その文字の力強さに惹かれ、ぶらりと鎌倉にある陶器屋さんに入ってみました。
振る舞い方も分からず、ぼんやり歩きまわっていると、
お店の奥の一角から、あたたかい熱が放たれているのを感じます。
近寄ってみると、土が息をしている、備前の急須たちでした。
しっかりとした取っ手と注ぎ口が、大きめの急須のバランスをとっている。
素朴な黄土色の素地の上を、夕焼けの色が意志をもって大らかに流れている。
両手を少し離して持つと、しっくりと馴染む土の感触。
ざらざらしているけれど、けして手のひらに引っかかることはないー。
「これは、すごいよ」
お店の男性が声をかけてくださいました。
「見てごらん、この急須の蓋。1ミリたりともずれないのが職人技なんだ。それに」
蓋をとります。
「中を触ってみて」「…ざらざらしてますね」
「そう、ざらざらしてるのに茶葉はまったくひっかからない。
丁寧に丁寧に、職人たちが穴䆴で焼き上げたんだ。
こういうのを”焼きがいい”っていうんだ。
この色合い、形、技術。
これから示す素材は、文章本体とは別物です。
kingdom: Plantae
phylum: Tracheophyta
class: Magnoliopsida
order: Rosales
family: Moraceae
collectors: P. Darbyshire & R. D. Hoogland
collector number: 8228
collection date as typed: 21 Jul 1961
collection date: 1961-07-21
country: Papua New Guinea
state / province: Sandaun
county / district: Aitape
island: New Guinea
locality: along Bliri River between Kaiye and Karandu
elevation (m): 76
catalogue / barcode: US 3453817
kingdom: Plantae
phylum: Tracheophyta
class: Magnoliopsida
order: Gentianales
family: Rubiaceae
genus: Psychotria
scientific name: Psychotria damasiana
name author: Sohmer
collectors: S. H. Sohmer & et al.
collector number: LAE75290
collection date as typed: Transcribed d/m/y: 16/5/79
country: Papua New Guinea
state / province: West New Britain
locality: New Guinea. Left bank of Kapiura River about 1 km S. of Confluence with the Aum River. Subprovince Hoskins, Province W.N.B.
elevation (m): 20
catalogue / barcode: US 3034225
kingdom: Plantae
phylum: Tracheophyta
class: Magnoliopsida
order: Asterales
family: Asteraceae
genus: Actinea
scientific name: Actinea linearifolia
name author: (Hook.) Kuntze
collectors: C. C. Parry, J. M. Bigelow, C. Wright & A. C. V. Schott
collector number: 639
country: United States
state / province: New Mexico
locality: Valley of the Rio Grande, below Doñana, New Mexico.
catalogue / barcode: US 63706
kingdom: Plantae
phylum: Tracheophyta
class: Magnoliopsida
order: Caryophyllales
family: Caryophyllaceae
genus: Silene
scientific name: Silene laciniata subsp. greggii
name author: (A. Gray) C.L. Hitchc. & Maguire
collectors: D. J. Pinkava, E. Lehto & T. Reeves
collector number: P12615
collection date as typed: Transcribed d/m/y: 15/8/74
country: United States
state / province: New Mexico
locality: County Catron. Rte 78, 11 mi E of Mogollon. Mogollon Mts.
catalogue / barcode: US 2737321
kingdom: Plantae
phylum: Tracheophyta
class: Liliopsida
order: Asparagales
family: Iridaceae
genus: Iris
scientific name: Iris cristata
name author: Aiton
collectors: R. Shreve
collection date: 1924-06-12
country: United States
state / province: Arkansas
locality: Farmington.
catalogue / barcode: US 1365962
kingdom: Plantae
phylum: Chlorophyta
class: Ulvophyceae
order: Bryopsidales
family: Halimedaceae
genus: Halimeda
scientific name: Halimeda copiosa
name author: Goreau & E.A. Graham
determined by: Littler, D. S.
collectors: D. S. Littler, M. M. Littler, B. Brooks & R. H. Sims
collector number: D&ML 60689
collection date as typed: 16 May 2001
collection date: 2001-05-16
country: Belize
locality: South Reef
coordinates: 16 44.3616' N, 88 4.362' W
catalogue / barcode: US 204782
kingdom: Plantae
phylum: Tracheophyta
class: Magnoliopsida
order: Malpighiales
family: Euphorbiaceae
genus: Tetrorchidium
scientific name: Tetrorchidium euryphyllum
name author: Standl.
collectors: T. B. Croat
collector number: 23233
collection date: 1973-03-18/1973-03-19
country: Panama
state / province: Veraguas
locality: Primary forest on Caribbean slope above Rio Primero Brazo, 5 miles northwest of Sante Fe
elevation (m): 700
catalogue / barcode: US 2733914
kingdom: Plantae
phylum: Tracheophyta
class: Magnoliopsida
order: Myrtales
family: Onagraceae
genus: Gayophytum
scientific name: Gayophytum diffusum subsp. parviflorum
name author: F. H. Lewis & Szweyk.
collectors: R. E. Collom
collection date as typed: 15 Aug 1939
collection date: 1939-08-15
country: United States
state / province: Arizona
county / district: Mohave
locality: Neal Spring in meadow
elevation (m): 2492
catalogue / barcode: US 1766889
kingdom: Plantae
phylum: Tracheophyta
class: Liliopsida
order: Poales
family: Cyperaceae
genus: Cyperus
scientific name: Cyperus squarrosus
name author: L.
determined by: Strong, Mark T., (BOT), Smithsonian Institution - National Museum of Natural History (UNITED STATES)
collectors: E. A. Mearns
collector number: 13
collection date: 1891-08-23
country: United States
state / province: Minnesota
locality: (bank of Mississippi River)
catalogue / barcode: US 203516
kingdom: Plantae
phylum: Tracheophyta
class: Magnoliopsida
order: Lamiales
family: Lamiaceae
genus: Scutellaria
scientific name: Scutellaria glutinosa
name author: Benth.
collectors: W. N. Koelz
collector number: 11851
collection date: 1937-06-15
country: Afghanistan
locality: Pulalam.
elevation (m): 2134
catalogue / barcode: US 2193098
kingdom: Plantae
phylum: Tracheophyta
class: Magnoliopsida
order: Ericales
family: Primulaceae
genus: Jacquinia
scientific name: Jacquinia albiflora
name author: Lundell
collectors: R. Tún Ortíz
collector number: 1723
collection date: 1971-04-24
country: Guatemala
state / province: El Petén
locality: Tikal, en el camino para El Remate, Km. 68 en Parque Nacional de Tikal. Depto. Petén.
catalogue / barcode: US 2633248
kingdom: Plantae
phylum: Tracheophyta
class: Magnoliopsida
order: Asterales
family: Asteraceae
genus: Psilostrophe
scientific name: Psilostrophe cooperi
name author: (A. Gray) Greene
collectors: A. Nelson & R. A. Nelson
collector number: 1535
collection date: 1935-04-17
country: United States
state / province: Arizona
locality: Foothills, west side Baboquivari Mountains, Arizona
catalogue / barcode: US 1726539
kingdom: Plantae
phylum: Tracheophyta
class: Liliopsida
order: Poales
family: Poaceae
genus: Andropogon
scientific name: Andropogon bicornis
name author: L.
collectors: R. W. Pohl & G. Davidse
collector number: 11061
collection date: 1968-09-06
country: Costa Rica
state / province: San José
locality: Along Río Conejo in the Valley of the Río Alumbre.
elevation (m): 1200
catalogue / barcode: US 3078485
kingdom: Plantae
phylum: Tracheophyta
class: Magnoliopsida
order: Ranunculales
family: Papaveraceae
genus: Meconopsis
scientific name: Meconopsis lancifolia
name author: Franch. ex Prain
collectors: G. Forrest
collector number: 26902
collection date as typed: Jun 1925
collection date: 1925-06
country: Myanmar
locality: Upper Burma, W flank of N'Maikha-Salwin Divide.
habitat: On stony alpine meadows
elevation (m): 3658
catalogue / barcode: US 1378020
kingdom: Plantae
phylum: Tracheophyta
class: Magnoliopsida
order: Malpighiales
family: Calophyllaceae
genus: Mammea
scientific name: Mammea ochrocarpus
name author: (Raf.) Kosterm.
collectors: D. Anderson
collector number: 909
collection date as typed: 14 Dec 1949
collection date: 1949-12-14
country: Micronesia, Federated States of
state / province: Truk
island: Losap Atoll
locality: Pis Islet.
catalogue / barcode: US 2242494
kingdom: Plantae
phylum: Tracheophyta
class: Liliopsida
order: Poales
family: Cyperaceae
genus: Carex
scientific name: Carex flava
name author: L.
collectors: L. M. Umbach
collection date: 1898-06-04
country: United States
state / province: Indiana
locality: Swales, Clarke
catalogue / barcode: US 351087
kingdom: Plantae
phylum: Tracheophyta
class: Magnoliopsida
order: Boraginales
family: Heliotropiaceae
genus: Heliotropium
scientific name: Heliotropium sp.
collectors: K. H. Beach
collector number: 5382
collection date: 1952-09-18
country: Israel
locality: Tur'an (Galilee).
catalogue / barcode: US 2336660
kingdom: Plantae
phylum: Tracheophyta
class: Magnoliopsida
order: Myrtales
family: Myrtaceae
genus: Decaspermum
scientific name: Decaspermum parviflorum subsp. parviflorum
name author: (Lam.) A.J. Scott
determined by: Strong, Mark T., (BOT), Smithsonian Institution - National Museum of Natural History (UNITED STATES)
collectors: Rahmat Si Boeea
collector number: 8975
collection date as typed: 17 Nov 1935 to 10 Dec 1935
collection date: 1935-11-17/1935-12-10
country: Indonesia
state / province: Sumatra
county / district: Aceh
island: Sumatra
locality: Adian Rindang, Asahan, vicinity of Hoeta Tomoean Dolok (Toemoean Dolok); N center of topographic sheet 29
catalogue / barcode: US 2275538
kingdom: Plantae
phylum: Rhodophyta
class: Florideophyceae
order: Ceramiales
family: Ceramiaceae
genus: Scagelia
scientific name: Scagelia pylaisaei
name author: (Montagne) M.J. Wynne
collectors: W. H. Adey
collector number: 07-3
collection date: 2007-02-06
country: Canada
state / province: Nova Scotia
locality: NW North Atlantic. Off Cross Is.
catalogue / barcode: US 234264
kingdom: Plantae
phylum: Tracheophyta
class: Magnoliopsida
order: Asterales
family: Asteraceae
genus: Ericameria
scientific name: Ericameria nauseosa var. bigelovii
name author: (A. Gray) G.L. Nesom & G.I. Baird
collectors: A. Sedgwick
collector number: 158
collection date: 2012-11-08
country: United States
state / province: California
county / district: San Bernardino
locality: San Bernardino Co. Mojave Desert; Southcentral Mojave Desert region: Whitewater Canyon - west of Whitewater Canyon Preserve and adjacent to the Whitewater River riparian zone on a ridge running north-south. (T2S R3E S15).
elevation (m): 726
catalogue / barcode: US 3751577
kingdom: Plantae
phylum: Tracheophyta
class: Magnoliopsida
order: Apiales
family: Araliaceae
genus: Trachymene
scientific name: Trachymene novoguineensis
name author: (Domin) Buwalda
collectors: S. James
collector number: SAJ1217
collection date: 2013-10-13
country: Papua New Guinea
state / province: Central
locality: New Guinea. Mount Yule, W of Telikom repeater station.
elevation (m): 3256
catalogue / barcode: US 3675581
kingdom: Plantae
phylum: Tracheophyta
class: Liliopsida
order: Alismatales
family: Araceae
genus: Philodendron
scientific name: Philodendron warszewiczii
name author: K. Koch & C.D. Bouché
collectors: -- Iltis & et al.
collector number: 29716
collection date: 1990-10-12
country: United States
日本の宝だよ。
だけど、最近の人はこんなに素晴らしいものがあるのに、知らないね。
伝えたところですぐに忘れて、自分たちの日常に戻ってしまう」
明るい声の調子はそのままで、表情だけはわずかに曇ったようでした。
「よい備前焼っていうのはね、使っているうちにどんどん色が綺麗になるよ。
本物のよさってのは、使い続けているうちに分かるんだ。
…いらっしゃい!七五三だね、おめでとう!」
わたしは、黒い七五三の衣装に包まれた男の子の笑顔と、急須の夕焼けの色を目に焼き付けてお店をあとにしました。